Although Arsenal’s style of football has suffered slightly this season, on their day they can be one of the most appealing on the eye. However the wind may have made a slight contribution to the Gunners style of play.
Arsene Wenger has been credited with the football played by Arsenal and rightly so. His philosophy involves entertaining and maintaining an attacking emphasis. While the British football culture of passion, commitment and hard work shaped the fast paced and intriguing nature of the Premier League, Wenger vision differed amongst the masses.
I was going to write an article on why the English game is as cautious as it is this season but everyone knows why. Among writing it (and later discarding it) I found an interesting point on why one of the reasons Englsih football is less technical than other countries. The answer; wind.
Long has it been thought the weather was to the detriment of the game but never had I heard a valid enough reason until now. It came from a book by Gianluca Vialli (and journalist Gabrielle Marcotti) entitled The Italian Job sought to find the differences of the Italian and English football cultures. I wondered if Arsenal played in La Liga, will we see the same fast flowing football or would it be slower? The wind making the football quicker as less time could be focused in training on technique. Personally I still don’t think it has affected the English game much but nevertheless an interesting read. This is what Vialli had to say in his book:
“It’s all about the climate. I had a long discussion about it when I went to Scotland to see Andy Roxburgh. I worked with a Scottish youth side and had them do the same drills I would do in Italy. I realised that, between the wind, the rain and the cold, there was no way they could do it. How can you possibly teach anybody anything in those conditions? To me, it’s pretty obvious and it explains why Brazilians are more technical than Europeans and, in Italy, the further south you go the more technical they are.”

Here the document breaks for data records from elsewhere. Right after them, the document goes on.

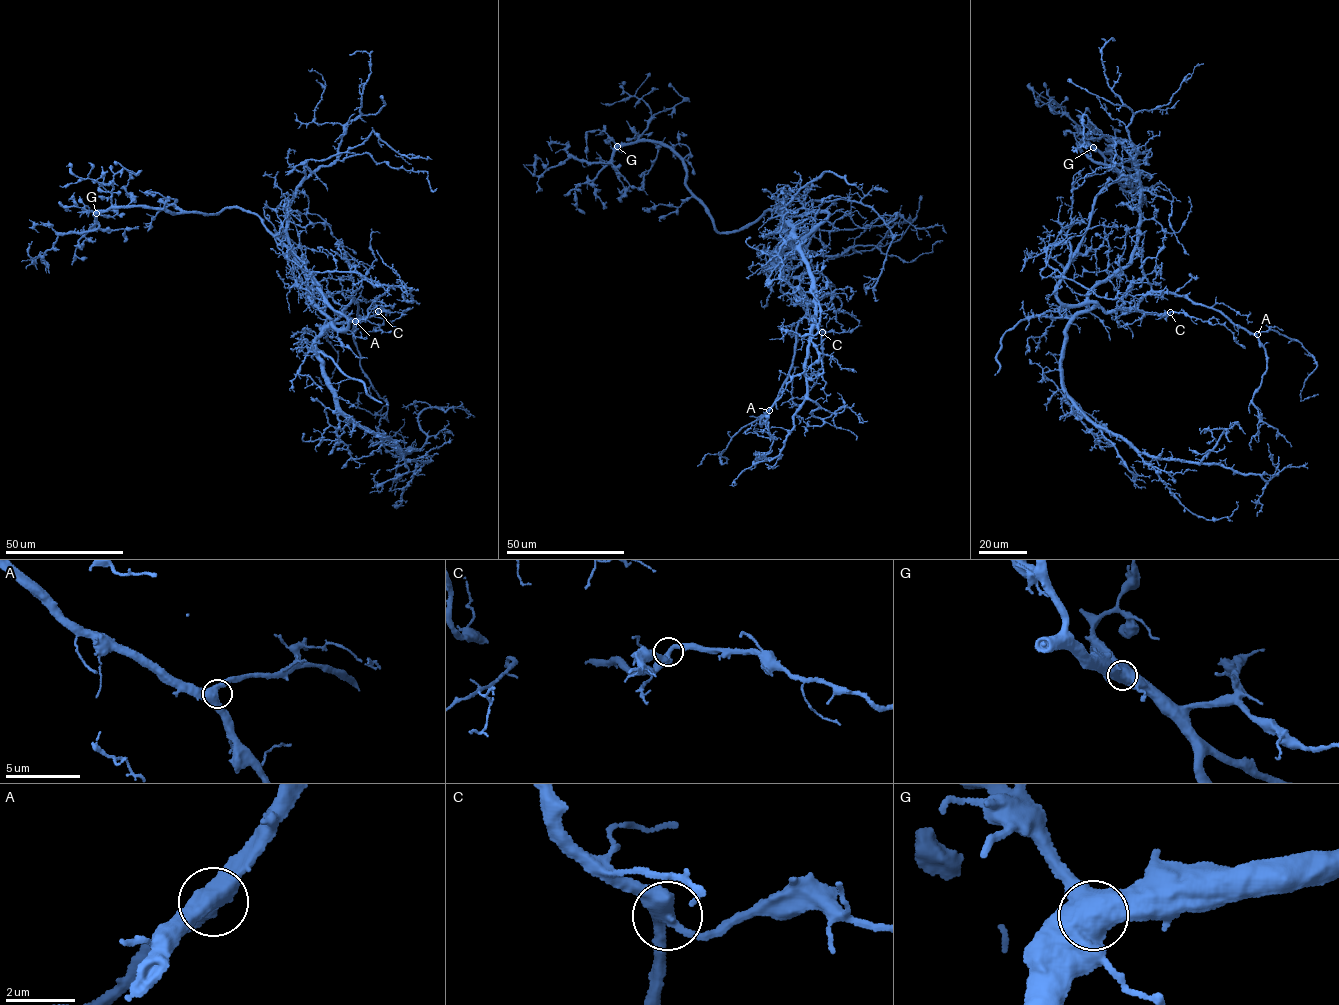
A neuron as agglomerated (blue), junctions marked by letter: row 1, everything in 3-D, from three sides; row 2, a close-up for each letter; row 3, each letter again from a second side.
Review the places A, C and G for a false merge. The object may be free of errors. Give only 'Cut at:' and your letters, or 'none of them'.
Cut at: none of them

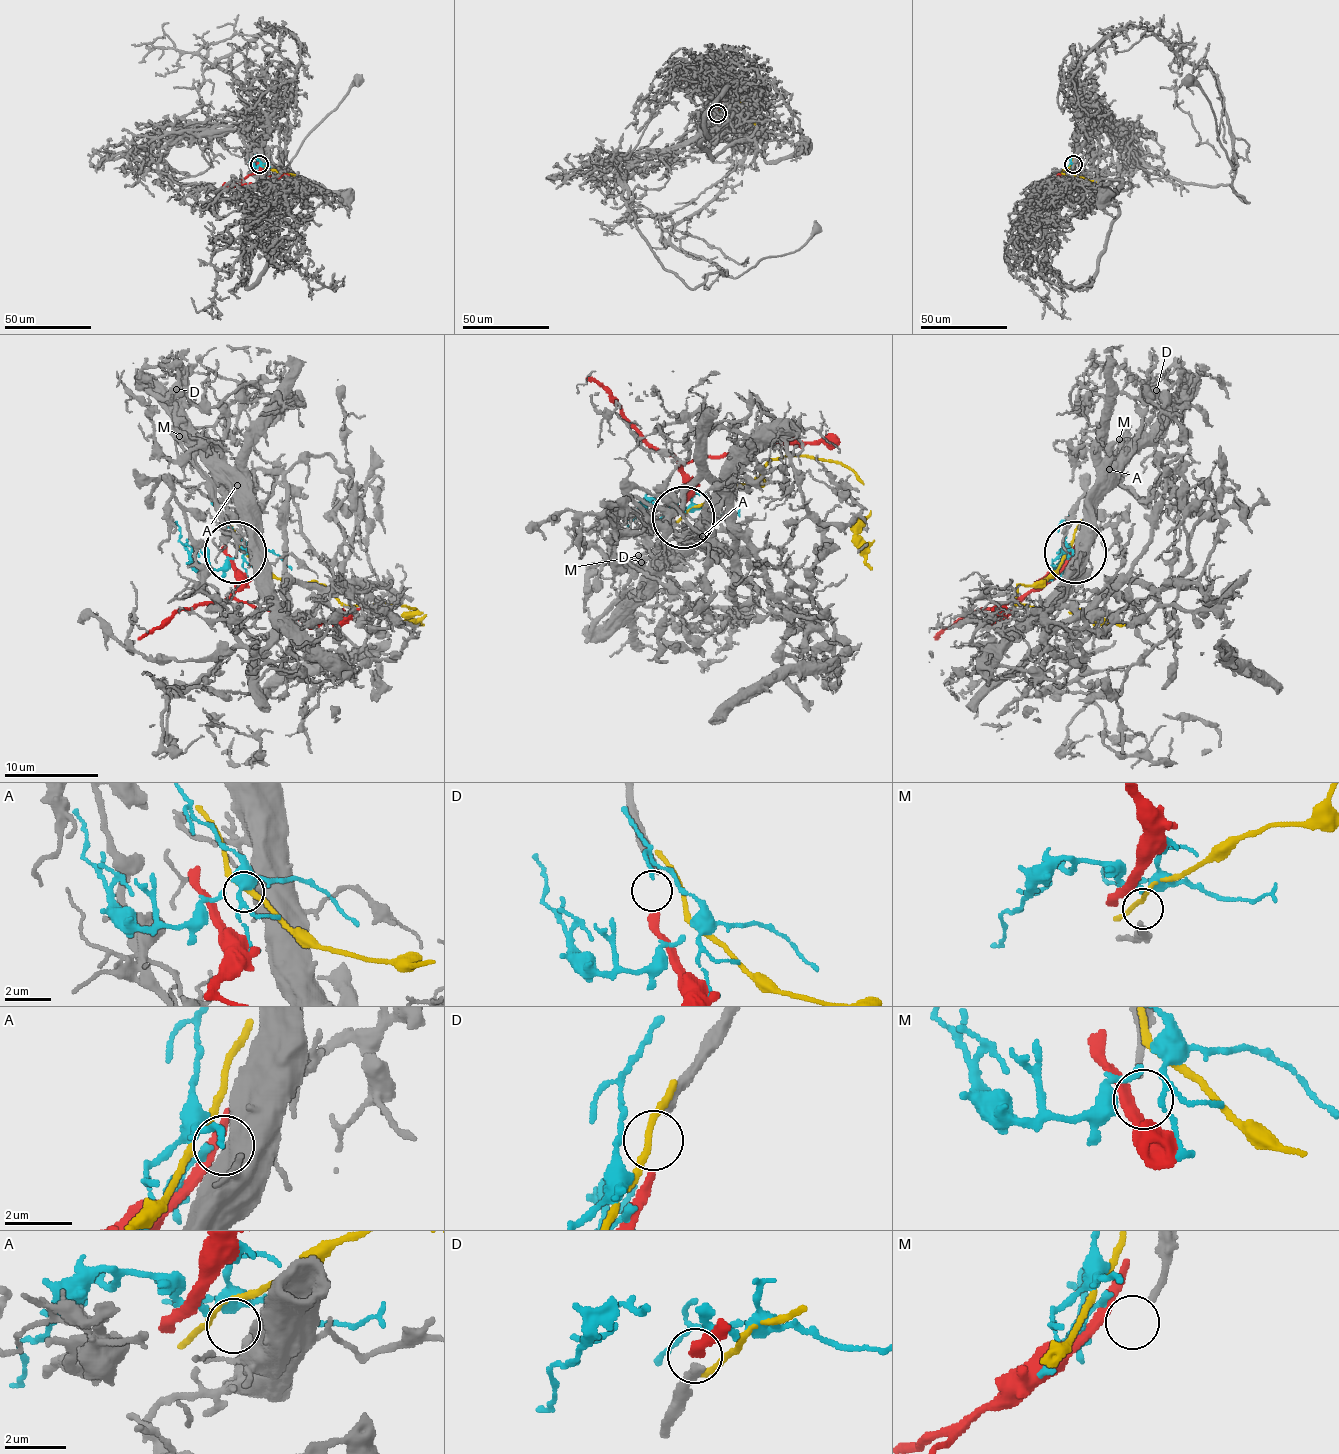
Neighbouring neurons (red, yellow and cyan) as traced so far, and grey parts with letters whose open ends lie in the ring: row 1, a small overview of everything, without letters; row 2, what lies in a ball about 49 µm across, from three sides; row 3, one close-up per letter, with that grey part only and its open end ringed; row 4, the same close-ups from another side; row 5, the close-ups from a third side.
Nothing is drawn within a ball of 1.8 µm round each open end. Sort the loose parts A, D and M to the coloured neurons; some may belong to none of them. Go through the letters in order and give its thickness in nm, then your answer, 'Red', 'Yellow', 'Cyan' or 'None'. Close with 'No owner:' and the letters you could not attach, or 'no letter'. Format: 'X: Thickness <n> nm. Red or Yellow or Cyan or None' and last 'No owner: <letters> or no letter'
A: Thickness 500 nm. Cyan
D: Thickness 300 nm. Red
M: Thickness 200 nm. None
No owner: M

– Fabio Capello, on the cultural differences behind footballing styles
I looked at three English cities (London, Birmingham and Manchester) and three Italian cities (Milan, Turin and Rome) and evaluated data on average temperature, wind speed, rainfall and hours of sunshine per month.
The research showed clearly that there was no substantial difference in temperature and that it rained more in Turin than in London. So why did it feel colder in London? The answer came when I looked at wind speeds. The average monthly wind speed in the three English cities was 15.3 kilometres per hour, compared with 10.3km per hour in the Italian cities. That meant that in England the wind blew some 50 per cent harder than it did in Italy. A substantial difference. And if we exclude the non-footballing summer months, the gap increases. The average in Manchester, Birmingham and London is 15.6km per hour while in Milan, Turin and Rome it’s just 10.1km per hour.
I felt vindicated. It supported what I had suspected for a long time — that wind, more than any other climatic factor, influences the development of a footballer. It seems basic, it seems simplistic, but it is an absolutely huge factor. And it’s not just something that affects young players: it has an impact on how a team trains and, therefore, how it plays, even at professional level.
“One of the first things I had to get accustomed to as soon as I arrived in England was the weather. And I don’t mean the temperature or the rain but, most of all, the wind. The wind ruins everything. It forces you to do only one type of exercise. It forces you to work on either speed or continuous movement. It’s very rare that you get the chance to sit calmly and work on technique or on tactics. You have to keep the players moving, otherwise they get cold. And this is something which begins way back when they are children.”
– Arsene Wenger
The wind affects everything. You can be the most technical footballer in the world — you can be Zidane and Maradona rolled into one — but if a fierce wind is blowing, you won’t be able to do any meaningful work with the ball in the air, whether it’s volleying practice, heading or keepy-uppy. Even any kind of passing over ten or 20 feet becomes pointless when it’s windy. And it’s not just down to the way the wind affects the flight of the ball. No. As Wenger points out, the wind makes everything feel colder. You don’t want to do a shooting drill or individual ballwork when players spend lots of time standing around. You want to keep them moving so that their muscles stay loose.
I have clear memories of standing on a training pitch in Italy as the coaches explained what they wanted us to do tactically in excruciating detail. We would play for about 30 seconds, then everything would stop and they would explain it again if somebody made a mistake or didn’t make a crisp enough run. All of this, of course, was in addition to the time we spent in front of the blackboard. This type of tactical work gave us a base in terms of movement and reading the game. In England the wind makes it impossible to replicate that kind of work.
Does it explain why, generally, Italian players have better individual technique than their English counterparts and why in Italy we spend much more time on tactics? Not on its own, but it’s certainly a factor. More than any other climatic factor, the wind determines what kind of players are produced and their characteristics, both technical and tactical.